Tennessee House Republicans approved legislation on Tuesday permitting certain trained teachers and school staff to carry handguns, defying calls from Democrats, students, and gun-reform advocates to reject the bill.

Following the bill’s passage, dozens of protesters in the galleries chanted “Blood on your hands,” prompting House Speaker Cameron Sexton, R-Crossville, to instruct state troopers to clear the galleries. Chaos ensued on the House floor as protesters continued chanting and expressing discontent.

The bill is expected to become law within weeks, as Gov. Bill Lee can either sign it into law or allow it to become law without his signature. Notably, Lee has never vetoed a bill during his tenure.

Under the legislation, armed teachers will undergo training and be permitted to carry handguns in classrooms and most campus settings without notifying parents or most colleagues.

Democrats made several unsuccessful attempts to amend the bill, including proposals to require handguns to be locked up except during security breaches and to inform parents about guns on campus.

House Democratic Caucus Chair John Ray Clemmons, D-Nashville, expressed grave concerns about the bill, calling it a “disaster and tragedy waiting to happen” if personal responsibility measures are not ensured.

Proponents of the bill argue that trained staff can enhance school security, particularly in rural areas with limited law enforcement resources. Last year, the General Assembly funded armed school resource officer positions in all Tennessee schools, but staffing challenges persist, with nearly 600 schools lacking a designated officer.

Rep. Ryan Williams, R-Cookeville, emphasized the permissive nature of the bill, stressing that schools are not mandated to allow guns on campus but must consider individual requests.

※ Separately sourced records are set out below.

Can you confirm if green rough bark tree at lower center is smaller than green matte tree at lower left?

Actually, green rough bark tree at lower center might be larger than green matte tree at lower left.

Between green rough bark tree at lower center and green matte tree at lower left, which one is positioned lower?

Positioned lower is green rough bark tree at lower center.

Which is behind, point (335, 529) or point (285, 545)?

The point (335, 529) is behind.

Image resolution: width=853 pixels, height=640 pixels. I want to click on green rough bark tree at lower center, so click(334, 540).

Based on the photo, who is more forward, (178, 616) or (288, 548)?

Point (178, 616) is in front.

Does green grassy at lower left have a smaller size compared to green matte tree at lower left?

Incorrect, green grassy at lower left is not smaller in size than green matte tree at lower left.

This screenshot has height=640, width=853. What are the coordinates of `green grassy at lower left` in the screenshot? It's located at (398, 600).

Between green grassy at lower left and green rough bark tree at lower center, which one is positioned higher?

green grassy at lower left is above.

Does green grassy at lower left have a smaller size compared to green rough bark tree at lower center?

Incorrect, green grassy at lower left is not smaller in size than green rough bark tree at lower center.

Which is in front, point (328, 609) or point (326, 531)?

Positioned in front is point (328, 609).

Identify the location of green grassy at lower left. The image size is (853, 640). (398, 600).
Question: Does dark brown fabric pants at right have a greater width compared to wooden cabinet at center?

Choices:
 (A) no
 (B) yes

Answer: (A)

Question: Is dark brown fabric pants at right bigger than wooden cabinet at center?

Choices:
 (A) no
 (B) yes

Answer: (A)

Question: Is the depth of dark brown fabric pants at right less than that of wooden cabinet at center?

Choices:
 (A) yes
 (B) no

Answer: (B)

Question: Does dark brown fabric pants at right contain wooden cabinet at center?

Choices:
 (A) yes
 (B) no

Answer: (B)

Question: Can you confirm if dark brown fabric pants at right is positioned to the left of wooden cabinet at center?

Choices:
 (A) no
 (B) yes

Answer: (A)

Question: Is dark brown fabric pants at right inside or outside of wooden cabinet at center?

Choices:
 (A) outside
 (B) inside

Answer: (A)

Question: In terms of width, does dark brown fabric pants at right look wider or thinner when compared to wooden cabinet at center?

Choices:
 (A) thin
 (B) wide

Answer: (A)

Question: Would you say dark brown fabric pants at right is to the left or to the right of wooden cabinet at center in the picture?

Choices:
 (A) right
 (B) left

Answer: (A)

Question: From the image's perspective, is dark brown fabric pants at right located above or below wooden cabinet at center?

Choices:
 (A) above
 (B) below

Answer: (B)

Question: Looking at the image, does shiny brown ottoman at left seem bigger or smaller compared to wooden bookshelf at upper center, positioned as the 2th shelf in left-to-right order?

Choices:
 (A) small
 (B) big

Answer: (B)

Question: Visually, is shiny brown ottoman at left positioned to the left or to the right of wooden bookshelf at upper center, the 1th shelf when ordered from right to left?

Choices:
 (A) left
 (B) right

The bill, designated HB 1202/SB 1321, faced significant opposition in the Senate earlier this month, with parents of school shooting survivors, gun-reform advocates, and students lobbying against it. A Covenant School mom delivered a letter to the House with over 5,300 signatures urging lawmakers to reject the bill.

The bill’s opponents, including teacher and parent Lauren Shipman-Dorrance, expressed frustration over lawmakers’ handling of the debate and emphasized concerns about increased risks associated with firearms in schools.

In response to vocal protests during the House debate, Speaker Sexton warned of potential gallery clearance, later directing troopers to remove dissenting individuals from the ticketed gallery.

Shipman-Dorrance highlighted the broader implications of the bill, stating, “I’ve been teaching a long time. I’ve worked in a lot of schools where violence is a thing, even if a gun isn’t involved. And that will happen more if they pass this.”

The legislation’s passage underscored deep divisions and impassioned sentiments surrounding school safety and gun policies within the Tennessee legislature.